## Source records
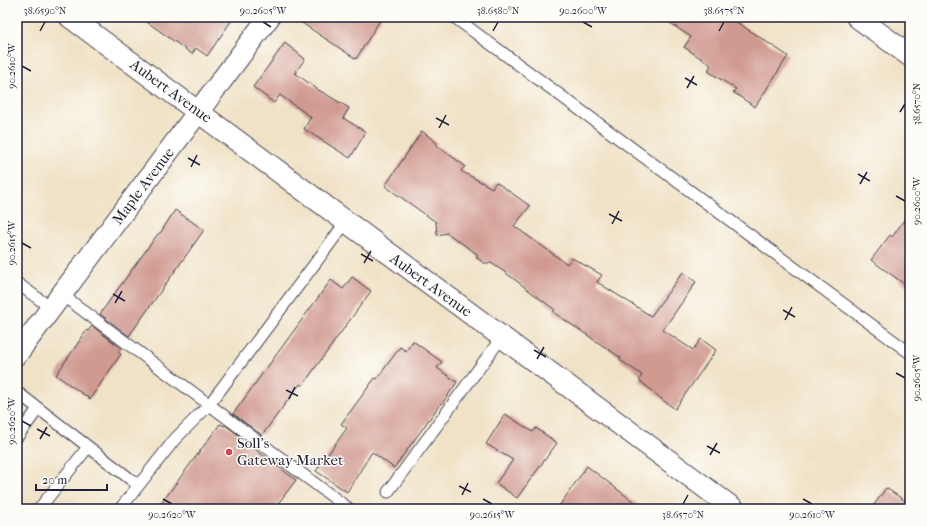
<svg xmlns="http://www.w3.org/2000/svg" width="927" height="526" font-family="'IM FELL French Canon',serif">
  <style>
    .building { fill: #d09a90 }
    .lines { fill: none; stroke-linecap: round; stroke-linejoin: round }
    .lane-casing { stroke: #413f50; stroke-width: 13 }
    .street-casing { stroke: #413f50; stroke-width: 23 }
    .lane { stroke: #fff; stroke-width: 11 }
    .street { stroke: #fff; stroke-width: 21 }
    .ticks { fill: none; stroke: #22223b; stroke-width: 1.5 }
    .poi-dot { fill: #d1495b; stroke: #fdfcf7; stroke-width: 1.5 }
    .labels { text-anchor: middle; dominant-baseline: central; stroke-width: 3; stroke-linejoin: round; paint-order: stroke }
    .street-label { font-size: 15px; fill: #22223b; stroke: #fdfcf7 }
    .poi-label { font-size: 15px; fill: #22223b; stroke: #fdfcf7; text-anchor: start }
    .neatline { fill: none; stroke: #22223b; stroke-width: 1.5 }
    .ticks-label { font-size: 10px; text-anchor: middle; fill: #22223b }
  </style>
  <rect width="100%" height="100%" fill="#fdfcf7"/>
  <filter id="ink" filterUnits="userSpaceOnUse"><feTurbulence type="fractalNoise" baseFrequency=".025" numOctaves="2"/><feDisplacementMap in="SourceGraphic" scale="8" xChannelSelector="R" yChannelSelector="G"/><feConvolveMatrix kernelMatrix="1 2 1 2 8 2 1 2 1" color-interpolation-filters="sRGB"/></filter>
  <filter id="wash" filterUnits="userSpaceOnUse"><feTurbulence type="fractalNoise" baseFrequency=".012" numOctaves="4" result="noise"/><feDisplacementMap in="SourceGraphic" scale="16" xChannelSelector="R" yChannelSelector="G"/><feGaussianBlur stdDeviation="0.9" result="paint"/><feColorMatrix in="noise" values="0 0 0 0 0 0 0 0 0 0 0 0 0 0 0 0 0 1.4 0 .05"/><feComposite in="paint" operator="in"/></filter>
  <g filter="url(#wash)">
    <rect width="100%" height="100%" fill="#f0e2c6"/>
    <g id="blocks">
      <path class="building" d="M 140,17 L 234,17 L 207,56 L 196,48 L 192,54 Z
        M 293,17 L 382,17 L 356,59 Z
        M 661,17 L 729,17 L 788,56 L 755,107 L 733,92 L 736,89 L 708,71 L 711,65 L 684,47 L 691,37 Z
        M 285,43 L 305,59 L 295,73 L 317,89 L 349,108 L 343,118 L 366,132 L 350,158 L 304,129 L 311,117 L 280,95 L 274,103 L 253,87 Z
        M 422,131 L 437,143 L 436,145 L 465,166 L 461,171 L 492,188 L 496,182 L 530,206 L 514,226 L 567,264 L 572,258 L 602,275 L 597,282 L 651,316 L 683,272 L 696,282 L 663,330 L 693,350 L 701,339 L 716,350 L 675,409 L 664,401 L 639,380 L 642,375 L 620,360 L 621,358 L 553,312 L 555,310 L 506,273 L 491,263 L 484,263 L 477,258 L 477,254 L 447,233 L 437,235 L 436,222 L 385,186 Z
        M 175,210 L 204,230 L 129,336 L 100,314 L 157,235 L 161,232 Z
        M 910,212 L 910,288 L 871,260 L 890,235 L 892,237 Z
        M 352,277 L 371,291 L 302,386 L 300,384 L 262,435 L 233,414 L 331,280 L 343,289 Z
        M 92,326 L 121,348 L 118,352 L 121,354 L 90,399 L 56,375 L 87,330 L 88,331 Z
        M 413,341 L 442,362 L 437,368 L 457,382 L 442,404 L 441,403 L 394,468 L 372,452 L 347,492 L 316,471 L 347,428 L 341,424 L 375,378 L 377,379 L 400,347 L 406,351 Z
        M 505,414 L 533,432 L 536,428 L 557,443 L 517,498 L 496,483 L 513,460 L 486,444 Z
        M 220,424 L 224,426 L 225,425 L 253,446 L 252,447 L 296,480 L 274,509 L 157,509 Z
        M 587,466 L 643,509 L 557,509 Z
        M 886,488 L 910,504 L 910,509 L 871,509 Z"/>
    </g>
  </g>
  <g filter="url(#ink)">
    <use href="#blocks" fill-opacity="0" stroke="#413f50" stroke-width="1"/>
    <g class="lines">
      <g class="lane-casing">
        <path id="lane" d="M 454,17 L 910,353
          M 17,283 L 51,308
          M 61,294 L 349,509
          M 17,392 L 138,485
          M 17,437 L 38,409
          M 388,492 L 502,337
          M 39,509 L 88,447
          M 120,509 L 175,439 L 209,405 L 346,222"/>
      </g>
      <g class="street-casing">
        <path id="street" d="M 70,17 L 734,509
          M 857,17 L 910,56
          M 17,354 L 269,17"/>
      </g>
      <use href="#lane" class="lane"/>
      <use href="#street" class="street"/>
    </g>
  </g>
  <path class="ticks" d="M 263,22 L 271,27M 583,22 L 592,27M 40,31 L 45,22M 493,31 L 498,22M 719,31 L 724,22M 22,66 L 31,71M 685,78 L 697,85M 687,88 L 694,76M 900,112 L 905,104M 436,118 L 449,125M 439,128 L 446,115M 188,158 L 200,165M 191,167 L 197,155M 858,174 L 870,181M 860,184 L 867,172M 896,196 L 905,201M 609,214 L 622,221M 612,224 L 619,211M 22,243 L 31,248M 361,254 L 373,261M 364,263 L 371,251M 113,294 L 125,301M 115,303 L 122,291M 783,310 L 795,317M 785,320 L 792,307M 534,350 L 546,357M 537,359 L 544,347M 896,373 L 905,378M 286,390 L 298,396M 289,399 L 295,387M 22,421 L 31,426M 37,429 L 50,436M 40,439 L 47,427M 707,446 L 720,453M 710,455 L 717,443M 459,486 L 471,492M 462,495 L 468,483M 163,499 L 172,504M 483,499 L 492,504M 803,499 L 812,504M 683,504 L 688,495"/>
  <circle class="poi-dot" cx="229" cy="452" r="4"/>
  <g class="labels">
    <g class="street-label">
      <text transform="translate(171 91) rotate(36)">Aubert Avenue</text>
      <text transform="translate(143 186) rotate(-53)">Maple Avenue</text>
      <text transform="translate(431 285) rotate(36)">Aubert Avenue</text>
    </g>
    <g class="poi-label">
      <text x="237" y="443">Soll's<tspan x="237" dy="17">Gateway Market</tspan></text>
    </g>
  </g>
  <rect width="927" height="526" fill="none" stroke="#fdfcf7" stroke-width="44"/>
  <path d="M36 484v6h71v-6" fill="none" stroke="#22223b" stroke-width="2"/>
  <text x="42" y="484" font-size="12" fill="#22223b" stroke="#fdfcf7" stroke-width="3" paint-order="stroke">20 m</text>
  <rect x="22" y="22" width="883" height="482" class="neatline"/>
  <g class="ticks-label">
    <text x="45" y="14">38.6590°N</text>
    <text x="263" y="14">90.2605°W</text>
    <text x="498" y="14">38.6580°N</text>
    <text x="583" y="14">90.2600°W</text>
    <text x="724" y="14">38.6575°N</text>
    <text transform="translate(11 66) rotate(-90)" y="4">90.2610°W</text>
    <text transform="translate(916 104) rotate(-90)" y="4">38.6570°N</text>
    <text transform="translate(916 201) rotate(-90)" y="4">90.2600°W</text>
    <text transform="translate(11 243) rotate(-90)" y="4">90.2615°W</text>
    <text transform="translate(916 378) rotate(-90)" y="4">90.2605°W</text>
    <text transform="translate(11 421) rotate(-90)" y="4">90.2620°W</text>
    <text x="172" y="518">90.2620°W</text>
    <text x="492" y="518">90.2615°W</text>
    <text x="683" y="518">38.6570°N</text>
    <text x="812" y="518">90.2610°W</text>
  </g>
</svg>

## Problem description
From the entries above, show each line that includes the string "labels".

## Written answer
    .labels { text-anchor: middle; dominant-baseline: central; stroke-width: 3; stroke-linejoin: round; paint-order: stroke }
  <g class="labels">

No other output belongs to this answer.